*** Block opens ***

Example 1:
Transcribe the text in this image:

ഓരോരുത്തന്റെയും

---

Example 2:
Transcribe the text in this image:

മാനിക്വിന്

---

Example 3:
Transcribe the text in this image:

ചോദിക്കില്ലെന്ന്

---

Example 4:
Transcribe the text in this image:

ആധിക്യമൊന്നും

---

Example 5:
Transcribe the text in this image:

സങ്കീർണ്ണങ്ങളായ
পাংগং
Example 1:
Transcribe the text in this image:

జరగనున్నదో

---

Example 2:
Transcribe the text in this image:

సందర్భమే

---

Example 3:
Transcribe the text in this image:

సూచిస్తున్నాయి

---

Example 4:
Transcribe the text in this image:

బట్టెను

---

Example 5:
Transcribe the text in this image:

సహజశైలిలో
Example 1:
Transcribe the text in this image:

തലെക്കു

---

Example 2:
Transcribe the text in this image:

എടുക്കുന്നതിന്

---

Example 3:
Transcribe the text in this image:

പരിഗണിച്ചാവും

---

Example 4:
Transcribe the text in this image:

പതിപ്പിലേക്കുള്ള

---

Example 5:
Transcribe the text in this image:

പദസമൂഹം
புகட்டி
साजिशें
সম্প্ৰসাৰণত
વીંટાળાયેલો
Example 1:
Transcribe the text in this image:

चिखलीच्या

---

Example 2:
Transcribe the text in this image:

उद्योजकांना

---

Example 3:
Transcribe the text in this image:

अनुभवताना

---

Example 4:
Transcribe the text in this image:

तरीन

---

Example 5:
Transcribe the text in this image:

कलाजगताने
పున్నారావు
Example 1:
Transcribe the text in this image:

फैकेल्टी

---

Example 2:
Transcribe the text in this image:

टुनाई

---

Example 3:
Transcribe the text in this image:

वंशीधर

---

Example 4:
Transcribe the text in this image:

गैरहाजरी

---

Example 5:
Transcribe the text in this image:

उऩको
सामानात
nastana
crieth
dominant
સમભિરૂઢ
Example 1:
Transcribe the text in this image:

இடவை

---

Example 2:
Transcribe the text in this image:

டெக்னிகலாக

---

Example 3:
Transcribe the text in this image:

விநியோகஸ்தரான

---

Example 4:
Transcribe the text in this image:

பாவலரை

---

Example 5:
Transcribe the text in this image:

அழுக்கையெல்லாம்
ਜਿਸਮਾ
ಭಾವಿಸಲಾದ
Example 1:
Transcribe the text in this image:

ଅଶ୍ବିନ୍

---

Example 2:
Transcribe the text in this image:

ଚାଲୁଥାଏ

*** Block closes ***

ABOUT THIS TASK
Copy out the full set of records precisely, leaving nothing out.

RESULT OF THE TASK
Example 1:
Transcribe the text in this image:

ഓരോരുത്തന്റെയും

---

Example 2:
Transcribe the text in this image:

മാനിക്വിന്

---

Example 3:
Transcribe the text in this image:

ചോദിക്കില്ലെന്ന്

---

Example 4:
Transcribe the text in this image:

ആധിക്യമൊന്നും

---

Example 5:
Transcribe the text in this image:

സങ്കീർണ്ണങ്ങളായ
পাংগং
Example 1:
Transcribe the text in this image:

జరగనున్నదో

---

Example 2:
Transcribe the text in this image:

సందర్భమే

---

Example 3:
Transcribe the text in this image:

సూచిస్తున్నాయి

---

Example 4:
Transcribe the text in this image:

బట్టెను

---

Example 5:
Transcribe the text in this image:

సహజశైలిలో
Example 1:
Transcribe the text in this image:

തലെക്കു

---

Example 2:
Transcribe the text in this image:

എടുക്കുന്നതിന്

---

Example 3:
Transcribe the text in this image:

പരിഗണിച്ചാവും

---

Example 4:
Transcribe the text in this image:

പതിപ്പിലേക്കുള്ള

---

Example 5:
Transcribe the text in this image:

പദസമൂഹം
புகட்டி
साजिशें
সম্প্ৰসাৰণত
વીંટાળાયેલો
Example 1:
Transcribe the text in this image:

चिखलीच्या

---

Example 2:
Transcribe the text in this image:

उद्योजकांना

---

Example 3:
Transcribe the text in this image:

अनुभवताना

---

Example 4:
Transcribe the text in this image:

तरीन

---

Example 5:
Transcribe the text in this image:

कलाजगताने
పున్నారావు
Example 1:
Transcribe the text in this image:

फैकेल्टी

---

Example 2:
Transcribe the text in this image:

टुनाई

---

Example 3:
Transcribe the text in this image:

वंशीधर

---

Example 4:
Transcribe the text in this image:

गैरहाजरी

---

Example 5:
Transcribe the text in this image:

उऩको
सामानात
nastana
crieth
dominant
સમભિરૂઢ
Example 1:
Transcribe the text in this image:

இடவை

---

Example 2:
Transcribe the text in this image:

டெக்னிகலாக

---

Example 3:
Transcribe the text in this image:

விநியோகஸ்தரான

---

Example 4:
Transcribe the text in this image:

பாவலரை

---

Example 5:
Transcribe the text in this image:

அழுக்கையெல்லாம்
ਜਿਸਮਾ
ಭಾವಿಸಲಾದ
Example 1:
Transcribe the text in this image:

ଅଶ୍ବିନ୍

---

Example 2:
Transcribe the text in this image:

ଚାଲୁଥାଏ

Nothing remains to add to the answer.